Bagpipers are hearty souls. For proof of that, one need look no further than this evening's 16th Annual Emerald Society & Pipeband March and Service at the Memorial.
After processing six blocks up E Street, NW, and into the Memorial, pipebands from across the country proudly formed around the Center Medallion ... only to have the skies open with a burst of rain. But that was only a temporary delay in what has become one of the most colorful and boisterous events of National Police Week.

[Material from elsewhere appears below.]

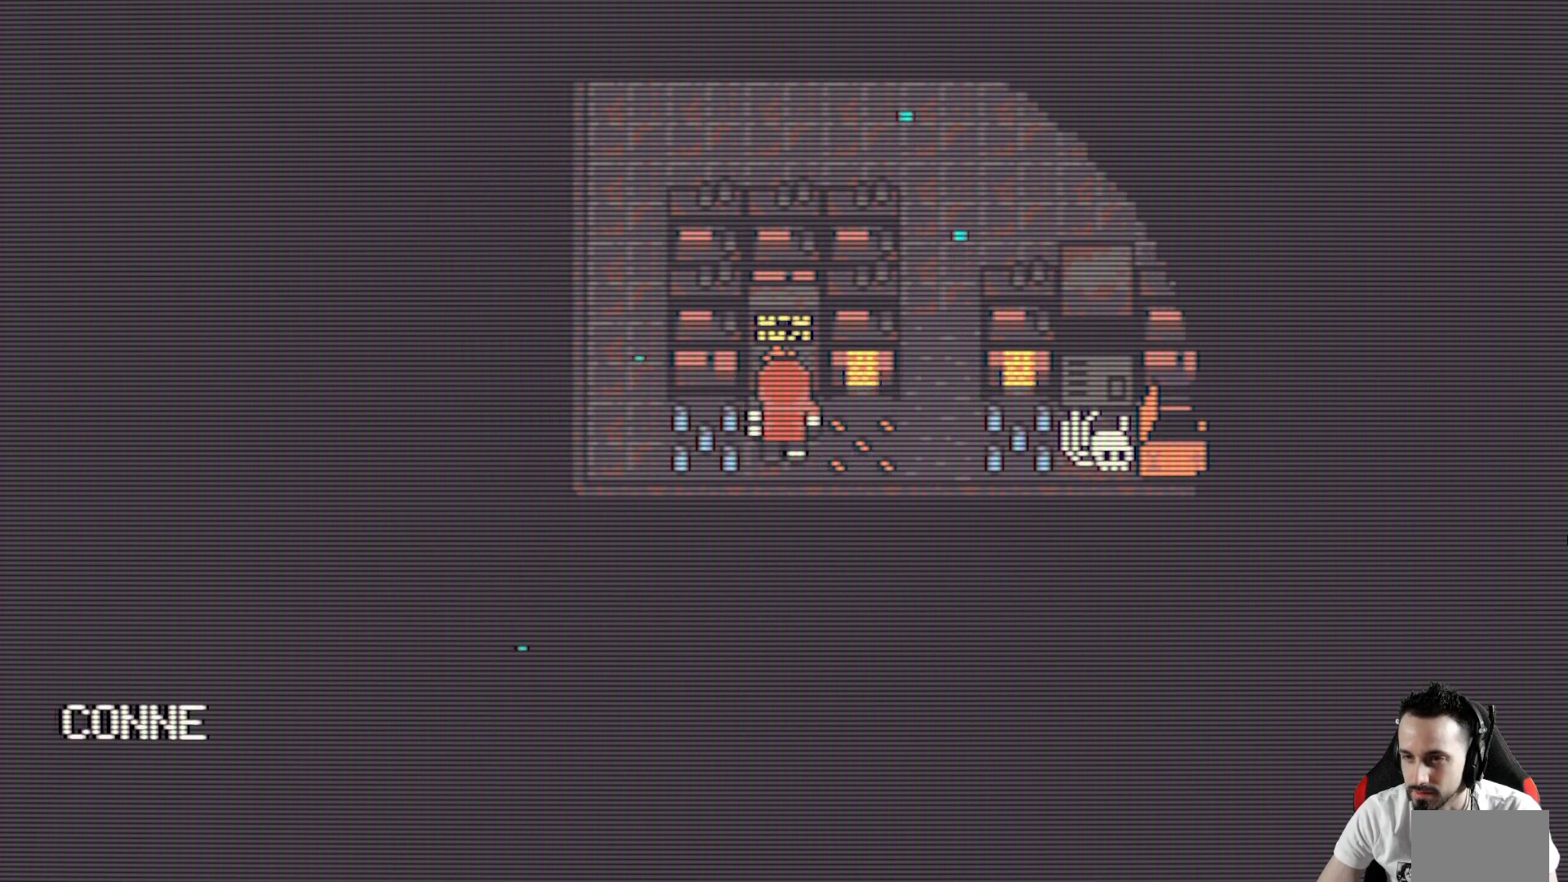
{"keys": [], "events": [[334, "space", "down"], [417, "space", "up"]]}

Bagpipes trace their toots to the Middle East several centuries before the birth of Christ. But it was in Ireland and Scotland that the instrument became popular, used to signal a death and escort the fallen to the final resting place. Their strong association with law enforcement in the United States developed in the late 19th and early 20th centuries as Irish-Americans stepped forward and began to fill the growing ranks of our law enforcement agencies. One of the enduring traditions they brought with them was bagpipe music.
On Thursday at the Memorial, through music and fellowship, hundreds remembered all law enforcement officers killed in the line of duty, in particular our brothers and sisters of Gaelic descent. And as the ceremony was coming to an end, the skies darkened and an even harder, driving rain pelted the Memorial. But the pipebands and their honor guard escorts ceremoniously filed out of the Memorial as they came in -- loud and proud and determined to play and march to the very end, paying special honor to the fallen as only they can.
Bagpipers are hearty -- and honorable -- souls indeed.